Two years later for reasons unknown I retraced my steps and picked up the guitar anew. Without anyone poking and prodding me to practice I've been learning chords, songs, and to some extent creating my own music. I find myself looking out into the distance as I pluck away at the strings knowing deep down inside that I need not look at my hand for my fingers will find their place on my guitar's neck. I can close my eyes and play and hear the love in each note. I can hear the frustration too. I can hear two years passed and an infinity in front of me. How beautiful is it to strike that chord?
Lately, since I'm trying to sleep when the rest of the world does; I've been sitting out on my stoop in downtown Jersey City at around 2am or later just strumming my guitar. I look up at the night and listen as the sound of Isabel (That's what I've christened my guitar) floods the silence much like stars drown out the darkness. The sound of her voice brings me peace. The sound of Isabel puts me to sleep.

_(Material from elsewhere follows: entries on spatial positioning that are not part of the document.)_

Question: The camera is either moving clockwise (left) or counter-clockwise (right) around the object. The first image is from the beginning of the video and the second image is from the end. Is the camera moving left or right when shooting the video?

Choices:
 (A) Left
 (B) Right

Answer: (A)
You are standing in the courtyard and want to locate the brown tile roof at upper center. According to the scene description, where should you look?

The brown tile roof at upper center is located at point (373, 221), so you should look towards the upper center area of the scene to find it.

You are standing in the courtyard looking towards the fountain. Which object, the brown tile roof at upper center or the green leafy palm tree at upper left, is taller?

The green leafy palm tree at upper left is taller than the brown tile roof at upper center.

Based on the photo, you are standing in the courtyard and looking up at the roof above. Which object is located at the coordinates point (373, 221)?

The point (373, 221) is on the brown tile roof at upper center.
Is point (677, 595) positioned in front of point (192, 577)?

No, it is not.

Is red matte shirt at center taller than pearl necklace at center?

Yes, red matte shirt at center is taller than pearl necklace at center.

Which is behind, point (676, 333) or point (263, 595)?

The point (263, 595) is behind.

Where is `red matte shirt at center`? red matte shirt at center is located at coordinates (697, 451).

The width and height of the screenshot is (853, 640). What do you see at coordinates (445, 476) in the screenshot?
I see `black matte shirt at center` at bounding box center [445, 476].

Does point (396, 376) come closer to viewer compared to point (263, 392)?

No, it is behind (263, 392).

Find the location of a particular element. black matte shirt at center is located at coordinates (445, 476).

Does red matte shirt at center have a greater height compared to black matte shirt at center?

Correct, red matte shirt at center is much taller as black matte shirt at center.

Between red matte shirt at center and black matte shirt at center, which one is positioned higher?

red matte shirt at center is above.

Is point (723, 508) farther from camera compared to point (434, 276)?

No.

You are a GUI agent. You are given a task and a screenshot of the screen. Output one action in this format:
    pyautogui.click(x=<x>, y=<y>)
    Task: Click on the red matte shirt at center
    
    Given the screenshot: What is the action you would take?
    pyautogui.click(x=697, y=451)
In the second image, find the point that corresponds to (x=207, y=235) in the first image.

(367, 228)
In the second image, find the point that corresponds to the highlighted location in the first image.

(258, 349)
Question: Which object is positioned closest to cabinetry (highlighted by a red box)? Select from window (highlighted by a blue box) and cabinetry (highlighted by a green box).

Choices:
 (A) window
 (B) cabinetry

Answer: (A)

But in all honesty, as much as I play for myself I want to play for someone. I have a chest full of emotions and guitar that can sing of my wanting. Often I look across the street at the brownstone fronting mine. Up on the third floor is a light that stays on when all have turned out.

I imagine my Rapunzel is there and the sound of my strumming is the call to her freedom. I play for that light, for the idea of a woman, that can hear my heartbeat in the chords that I strum. I imagine that she can hear each note, loud but hollow, needing just a little more warmth. I seek a woman that can inspire me to make music and not just play a series of chords in longing.

Can she hear it? Whoever she is, can she hear me? One day that light will go out, but the door will open and I'll find out that she's been listening to the sound of my loneliness all along. And when that happens my calloused fingertips will reach out and know the softness of her flesh from the cold cutting strings of my Isabel.